4 Docta pietas — в эпоху Ренессанса: чувство глубокого преклонения перед Богом, в процессе чтения Евангелия переходящее в благочестивые размышления, религиозное чувство, которое должно было решить спор между верой и разумом и вывести духовенство из состояния упадка. Это понятие впервые появляется у итальянских философов, в частности, Марсилио Фичино и Пико делла Мирандола, позже его использует Эразм Роттердамский. По значению сближается с понятиями ‘docta religio’ и ‘pia philosophia’. Свое ‘письмо’ 1935 г. к А. Пеллегрини Иванов озаглавливает ‘Lettera…sopra ‘Doctapietas» (‘Письмо…о ‘Doctapietas») (III, 433-449).
5 ‘In der beschrnkung zeigt sich erst der Meister’ — ‘Лишь в самоограничении виден мастер’ (нем.). Faust 1, 2: 389.
6 Сухотина-Толстая Татьяна Львовна (1864-1950) — мемуарист и художник, старшая дочь Л. H Толстого. В Риме ВИ и Сухотину связывала дружба, в 1944 г. Сухотина создала портрет ВИ, а поэт посвятил дочери Толстого стих-ние ‘Гляжу с любовию на Вас…’ (III, 857-8). По просьбе Сухотиной ВИ написал Предисловие к ее Дневнику (III, 603-610, 777-781).
7…рассказывал, как он фабриковал взрывчатые вещества.— В ‘Автобиографическом письме’ (1917) ВИ признавался, что считал революционеров-народовольцев ‘героями и мучениками’ (2, с. 13), однако подобное прямое участие в их деятельности крайне сомнительно.

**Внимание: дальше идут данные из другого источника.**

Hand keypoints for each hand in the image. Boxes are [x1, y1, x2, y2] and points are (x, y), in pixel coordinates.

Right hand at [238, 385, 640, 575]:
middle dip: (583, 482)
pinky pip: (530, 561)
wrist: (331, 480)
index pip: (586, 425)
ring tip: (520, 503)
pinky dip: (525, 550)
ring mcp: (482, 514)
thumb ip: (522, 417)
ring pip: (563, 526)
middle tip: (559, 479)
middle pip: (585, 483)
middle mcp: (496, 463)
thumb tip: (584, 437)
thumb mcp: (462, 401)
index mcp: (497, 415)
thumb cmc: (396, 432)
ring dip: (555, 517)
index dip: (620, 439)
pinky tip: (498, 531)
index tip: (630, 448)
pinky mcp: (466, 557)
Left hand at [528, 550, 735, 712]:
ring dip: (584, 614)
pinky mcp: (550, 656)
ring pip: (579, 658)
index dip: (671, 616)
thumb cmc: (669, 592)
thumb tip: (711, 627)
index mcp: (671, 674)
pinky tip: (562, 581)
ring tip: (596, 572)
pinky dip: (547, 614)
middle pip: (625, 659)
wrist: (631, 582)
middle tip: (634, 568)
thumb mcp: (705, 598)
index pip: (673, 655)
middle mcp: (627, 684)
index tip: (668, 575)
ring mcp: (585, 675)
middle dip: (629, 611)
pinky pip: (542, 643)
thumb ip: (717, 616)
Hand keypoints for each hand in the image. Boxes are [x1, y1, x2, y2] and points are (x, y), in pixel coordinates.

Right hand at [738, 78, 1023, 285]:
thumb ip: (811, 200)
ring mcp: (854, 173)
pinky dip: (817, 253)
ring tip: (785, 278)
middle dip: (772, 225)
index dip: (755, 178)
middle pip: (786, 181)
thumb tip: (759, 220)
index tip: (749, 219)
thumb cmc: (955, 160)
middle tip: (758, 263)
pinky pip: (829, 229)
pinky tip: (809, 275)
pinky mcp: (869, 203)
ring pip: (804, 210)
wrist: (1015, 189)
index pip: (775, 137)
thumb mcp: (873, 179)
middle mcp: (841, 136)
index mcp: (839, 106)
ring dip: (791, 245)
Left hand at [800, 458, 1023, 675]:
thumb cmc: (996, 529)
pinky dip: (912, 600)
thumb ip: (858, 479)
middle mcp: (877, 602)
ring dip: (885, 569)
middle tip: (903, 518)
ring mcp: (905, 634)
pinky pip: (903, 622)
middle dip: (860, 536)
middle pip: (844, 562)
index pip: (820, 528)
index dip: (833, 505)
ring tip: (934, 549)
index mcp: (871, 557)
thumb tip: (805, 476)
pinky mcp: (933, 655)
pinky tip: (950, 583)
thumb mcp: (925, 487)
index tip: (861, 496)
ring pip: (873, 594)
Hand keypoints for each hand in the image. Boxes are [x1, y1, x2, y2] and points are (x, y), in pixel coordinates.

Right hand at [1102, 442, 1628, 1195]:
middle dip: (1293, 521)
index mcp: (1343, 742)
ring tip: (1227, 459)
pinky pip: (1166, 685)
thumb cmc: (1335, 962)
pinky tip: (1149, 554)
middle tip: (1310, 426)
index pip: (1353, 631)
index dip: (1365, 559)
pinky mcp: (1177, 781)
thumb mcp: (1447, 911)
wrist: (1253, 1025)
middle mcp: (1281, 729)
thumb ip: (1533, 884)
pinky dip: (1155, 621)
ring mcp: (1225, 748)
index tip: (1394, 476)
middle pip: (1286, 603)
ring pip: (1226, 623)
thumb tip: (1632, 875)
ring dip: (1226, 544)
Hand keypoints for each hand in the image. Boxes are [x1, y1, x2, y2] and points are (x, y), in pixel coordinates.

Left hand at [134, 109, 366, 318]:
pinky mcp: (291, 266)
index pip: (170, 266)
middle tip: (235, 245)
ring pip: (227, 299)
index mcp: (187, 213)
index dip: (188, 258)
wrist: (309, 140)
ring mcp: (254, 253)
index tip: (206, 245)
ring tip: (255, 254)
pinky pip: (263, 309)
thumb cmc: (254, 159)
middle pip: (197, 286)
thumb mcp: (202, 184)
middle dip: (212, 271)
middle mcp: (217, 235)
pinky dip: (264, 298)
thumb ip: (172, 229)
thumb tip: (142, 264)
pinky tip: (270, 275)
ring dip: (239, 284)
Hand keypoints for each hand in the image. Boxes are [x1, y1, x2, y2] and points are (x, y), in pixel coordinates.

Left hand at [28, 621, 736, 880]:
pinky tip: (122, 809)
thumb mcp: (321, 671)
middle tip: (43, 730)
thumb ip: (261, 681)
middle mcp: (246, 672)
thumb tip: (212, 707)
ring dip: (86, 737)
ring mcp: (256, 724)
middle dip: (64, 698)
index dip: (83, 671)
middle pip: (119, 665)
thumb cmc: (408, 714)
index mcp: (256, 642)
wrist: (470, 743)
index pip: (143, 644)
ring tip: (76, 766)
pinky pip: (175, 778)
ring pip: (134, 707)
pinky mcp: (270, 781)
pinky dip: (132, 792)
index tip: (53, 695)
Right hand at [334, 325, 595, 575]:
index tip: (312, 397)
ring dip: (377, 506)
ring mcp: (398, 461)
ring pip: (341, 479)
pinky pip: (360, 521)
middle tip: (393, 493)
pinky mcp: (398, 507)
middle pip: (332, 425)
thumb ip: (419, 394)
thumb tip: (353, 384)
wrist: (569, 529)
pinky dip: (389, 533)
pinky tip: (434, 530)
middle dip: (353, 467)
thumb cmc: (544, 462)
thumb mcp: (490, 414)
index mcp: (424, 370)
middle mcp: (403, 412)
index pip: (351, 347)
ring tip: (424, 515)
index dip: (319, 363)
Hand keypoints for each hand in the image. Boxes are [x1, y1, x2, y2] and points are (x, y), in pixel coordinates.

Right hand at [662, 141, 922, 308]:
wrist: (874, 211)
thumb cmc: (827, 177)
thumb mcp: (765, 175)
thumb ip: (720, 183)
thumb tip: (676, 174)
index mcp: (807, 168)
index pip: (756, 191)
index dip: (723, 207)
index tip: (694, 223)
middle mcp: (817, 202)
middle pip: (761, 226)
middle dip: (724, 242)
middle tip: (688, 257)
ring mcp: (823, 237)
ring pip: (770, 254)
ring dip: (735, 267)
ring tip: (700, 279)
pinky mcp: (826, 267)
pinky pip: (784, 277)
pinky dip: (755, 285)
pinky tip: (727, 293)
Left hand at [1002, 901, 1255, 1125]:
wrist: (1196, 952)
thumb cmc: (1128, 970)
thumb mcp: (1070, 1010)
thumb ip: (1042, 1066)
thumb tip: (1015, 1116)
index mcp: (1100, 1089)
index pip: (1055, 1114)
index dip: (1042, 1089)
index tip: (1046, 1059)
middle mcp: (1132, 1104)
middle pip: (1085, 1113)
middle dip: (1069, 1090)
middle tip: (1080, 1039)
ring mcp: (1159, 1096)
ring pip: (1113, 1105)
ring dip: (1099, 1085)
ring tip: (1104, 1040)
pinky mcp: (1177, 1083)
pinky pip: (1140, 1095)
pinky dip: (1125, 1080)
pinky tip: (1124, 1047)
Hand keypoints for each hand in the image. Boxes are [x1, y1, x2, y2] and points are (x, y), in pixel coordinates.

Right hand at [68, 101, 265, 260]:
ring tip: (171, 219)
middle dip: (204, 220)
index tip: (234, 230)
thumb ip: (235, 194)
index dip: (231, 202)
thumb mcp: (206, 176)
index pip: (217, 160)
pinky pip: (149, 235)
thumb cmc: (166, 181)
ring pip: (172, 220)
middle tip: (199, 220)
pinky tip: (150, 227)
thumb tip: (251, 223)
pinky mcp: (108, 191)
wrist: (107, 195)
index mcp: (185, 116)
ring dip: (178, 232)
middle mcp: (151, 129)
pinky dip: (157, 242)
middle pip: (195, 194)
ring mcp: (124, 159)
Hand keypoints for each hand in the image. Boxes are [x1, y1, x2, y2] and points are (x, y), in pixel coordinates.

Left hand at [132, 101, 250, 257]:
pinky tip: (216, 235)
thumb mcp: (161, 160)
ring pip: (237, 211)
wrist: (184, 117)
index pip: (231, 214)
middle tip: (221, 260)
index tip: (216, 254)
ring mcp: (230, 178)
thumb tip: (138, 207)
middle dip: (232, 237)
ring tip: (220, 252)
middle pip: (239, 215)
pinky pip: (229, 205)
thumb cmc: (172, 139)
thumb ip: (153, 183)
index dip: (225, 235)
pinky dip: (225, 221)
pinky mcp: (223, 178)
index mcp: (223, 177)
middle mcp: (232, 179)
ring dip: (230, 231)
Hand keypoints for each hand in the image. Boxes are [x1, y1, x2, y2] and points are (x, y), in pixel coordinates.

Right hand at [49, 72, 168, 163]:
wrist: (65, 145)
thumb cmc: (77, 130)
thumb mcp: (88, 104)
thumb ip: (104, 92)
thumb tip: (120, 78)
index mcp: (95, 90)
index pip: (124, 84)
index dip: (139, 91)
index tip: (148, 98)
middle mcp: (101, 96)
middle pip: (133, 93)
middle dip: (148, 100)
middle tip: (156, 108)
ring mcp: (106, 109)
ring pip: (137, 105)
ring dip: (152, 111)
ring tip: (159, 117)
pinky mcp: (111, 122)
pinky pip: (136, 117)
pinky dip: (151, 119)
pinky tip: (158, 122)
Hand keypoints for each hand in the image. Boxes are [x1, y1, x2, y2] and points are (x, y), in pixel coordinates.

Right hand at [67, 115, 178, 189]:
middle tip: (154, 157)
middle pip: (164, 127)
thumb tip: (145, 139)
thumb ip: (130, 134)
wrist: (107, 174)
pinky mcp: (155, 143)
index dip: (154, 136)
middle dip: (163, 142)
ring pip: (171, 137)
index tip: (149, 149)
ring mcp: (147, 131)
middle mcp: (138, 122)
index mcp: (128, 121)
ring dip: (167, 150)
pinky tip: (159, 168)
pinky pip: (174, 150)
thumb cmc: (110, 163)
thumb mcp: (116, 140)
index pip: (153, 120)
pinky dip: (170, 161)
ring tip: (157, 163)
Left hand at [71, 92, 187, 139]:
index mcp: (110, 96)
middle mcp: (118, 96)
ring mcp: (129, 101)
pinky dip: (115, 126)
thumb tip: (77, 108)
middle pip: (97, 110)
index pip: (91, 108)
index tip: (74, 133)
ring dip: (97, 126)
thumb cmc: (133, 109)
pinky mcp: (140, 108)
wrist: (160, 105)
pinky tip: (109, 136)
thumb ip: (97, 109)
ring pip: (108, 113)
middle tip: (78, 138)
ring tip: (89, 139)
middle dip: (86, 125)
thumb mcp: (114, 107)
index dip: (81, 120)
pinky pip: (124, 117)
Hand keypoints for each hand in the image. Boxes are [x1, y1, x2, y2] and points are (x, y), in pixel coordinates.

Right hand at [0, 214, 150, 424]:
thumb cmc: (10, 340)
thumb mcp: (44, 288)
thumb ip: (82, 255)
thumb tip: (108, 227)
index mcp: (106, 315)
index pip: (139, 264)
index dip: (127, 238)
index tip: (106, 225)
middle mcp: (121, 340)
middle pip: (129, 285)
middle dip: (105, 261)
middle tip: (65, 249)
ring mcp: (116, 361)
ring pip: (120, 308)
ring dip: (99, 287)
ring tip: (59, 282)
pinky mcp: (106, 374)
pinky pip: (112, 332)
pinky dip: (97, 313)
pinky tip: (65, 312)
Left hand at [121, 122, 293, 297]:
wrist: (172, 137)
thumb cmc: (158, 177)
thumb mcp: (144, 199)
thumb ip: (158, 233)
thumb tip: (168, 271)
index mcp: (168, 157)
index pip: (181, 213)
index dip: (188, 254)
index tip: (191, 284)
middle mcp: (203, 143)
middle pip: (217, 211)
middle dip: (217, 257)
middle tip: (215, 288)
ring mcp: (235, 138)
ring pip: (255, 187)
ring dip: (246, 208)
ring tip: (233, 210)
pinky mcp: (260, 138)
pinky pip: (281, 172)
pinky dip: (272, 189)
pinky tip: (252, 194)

8…впечатления у него остались от этого вечера не особенно добрые.— Встреча с французским поэтом и переводчиком Ж. Шузвилем (Jean Chuzeville) в Риме произошла 18 декабря 1938 г.
9Неклюдов Анатолий Васильевич (1856-1943) — русский дипломат, тайный советник (1916), автор воспоминаний.
10…видел, говорит, сегодня самого Цезаря! — Так Мережковский и Гиппиус именовали Б. Муссолини. Отношение ВИ и его близких к этому временному увлечению Мережковских можно увидеть на страницах семейного юмористического журнала — его ‘издавали’ в 1 экз. сын и дочь поэта — где пародировался рассказ Мережковского о его свидании с вождем: ‘Стоять без риз… Я и Цезарю это предлагал сделать, но он как то таким странным взглядом на меня посмотрел. Не понял. Он ведь еще дитятя совсем, совсем малое!’ (вкладыш между страницами 416 и 417 в издании: ‘Символ’. No 53-54. 2008).
11 ‘Es war kein Gnie, aber doch ein genialer Mensch’ — букв.: ‘Он был не гением, но все же гениальный человек’ (нем.).
12Его поэма о ‘Человеке’, написанная в последние годы его жизни…— Ошибка мемуариста: поэма ‘Человек’, изданная в Париже в 1939 г., была написана в 1915-1919 гг.
13…’Я в море бросил мой алмаз!’.— Цитата воспроизведена неточно. В оригинале: ‘Я в море кинул свой алмаз!’ (Блок. СС: В 8 т. Т. 3. С. 215).
14…смерть в 1950 г. застигла его.— Ошибка мемуариста: поэт умер в 1949 г.